The ground-breaking Hands Free Hectare project (HFHa), run by Harper Adams University and Precision Decisions has won the IAgrE 2018 Team Achievement Award.
The project, which uses automated machines growing the first arable crop remotely, without operators in the driving seats or agronomists on the ground ran from late 2016 to harvest time in 2017. It continues this year as the technology is refined and developed.
The IAgrE Team Achievement Awards was presented to Martin Abell, Kit Franklin and Jonathan Gill from the Hands-Free Hectare project by incoming IAgrE President Professsor Jane Rickson at a special awards ceremony held at Wrest Park, Silsoe, Bedfordshire
This new award is presented in recognition of successful team work and demonstrates what can be achieved with collaboration.

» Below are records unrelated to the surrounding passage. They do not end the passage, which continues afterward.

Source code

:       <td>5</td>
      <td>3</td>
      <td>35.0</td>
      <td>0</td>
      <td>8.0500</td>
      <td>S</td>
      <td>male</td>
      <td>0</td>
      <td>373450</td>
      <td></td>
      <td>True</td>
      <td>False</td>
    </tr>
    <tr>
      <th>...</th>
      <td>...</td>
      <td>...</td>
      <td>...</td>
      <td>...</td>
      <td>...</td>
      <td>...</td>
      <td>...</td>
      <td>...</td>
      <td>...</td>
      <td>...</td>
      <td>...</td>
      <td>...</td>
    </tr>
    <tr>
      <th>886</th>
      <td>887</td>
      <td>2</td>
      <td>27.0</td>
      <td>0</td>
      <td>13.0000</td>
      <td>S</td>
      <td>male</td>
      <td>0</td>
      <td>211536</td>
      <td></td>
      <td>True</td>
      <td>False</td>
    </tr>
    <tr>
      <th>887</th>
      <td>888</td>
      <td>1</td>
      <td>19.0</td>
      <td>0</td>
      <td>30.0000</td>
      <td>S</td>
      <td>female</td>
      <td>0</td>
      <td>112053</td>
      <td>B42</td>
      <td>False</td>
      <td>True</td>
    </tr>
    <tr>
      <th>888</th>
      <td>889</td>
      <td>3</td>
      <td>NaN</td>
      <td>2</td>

“This is teamwork at its best. Agricultural Engineering is highly multi-disciplinary and the Hands-Free Hectare project is a great example of engineers and scientists working together to find solutions and is in the tradition of our great industry. IAgrE was delighted to celebrate this great achievement which has reached out to enthuse the next generation of engineers and agriculturalists,” said IAgrE CEO Alastair Taylor.
Martin Abell, mechatronics researcher for industry partner Precision Decisions said, “We’re returning, thanks to funding from the AHDB and the continued support from our industry sponsors, to try and increase the yield through increasing accuracy of our machinery and improved remote agronomy. We’re trying to push for a more competitive yield compared to what you see on the AHDB recommended lists and all other trials data available.
“It was brilliant to be part of the team that achieved this world first and to help lay down a marker in this sector. We’ve recently started seeing many commercial organisations coming out with their own autonomous agricultural solutions, showing that there’re working on this. I think we could start seeing autonomous tractors and robots on farms any day.”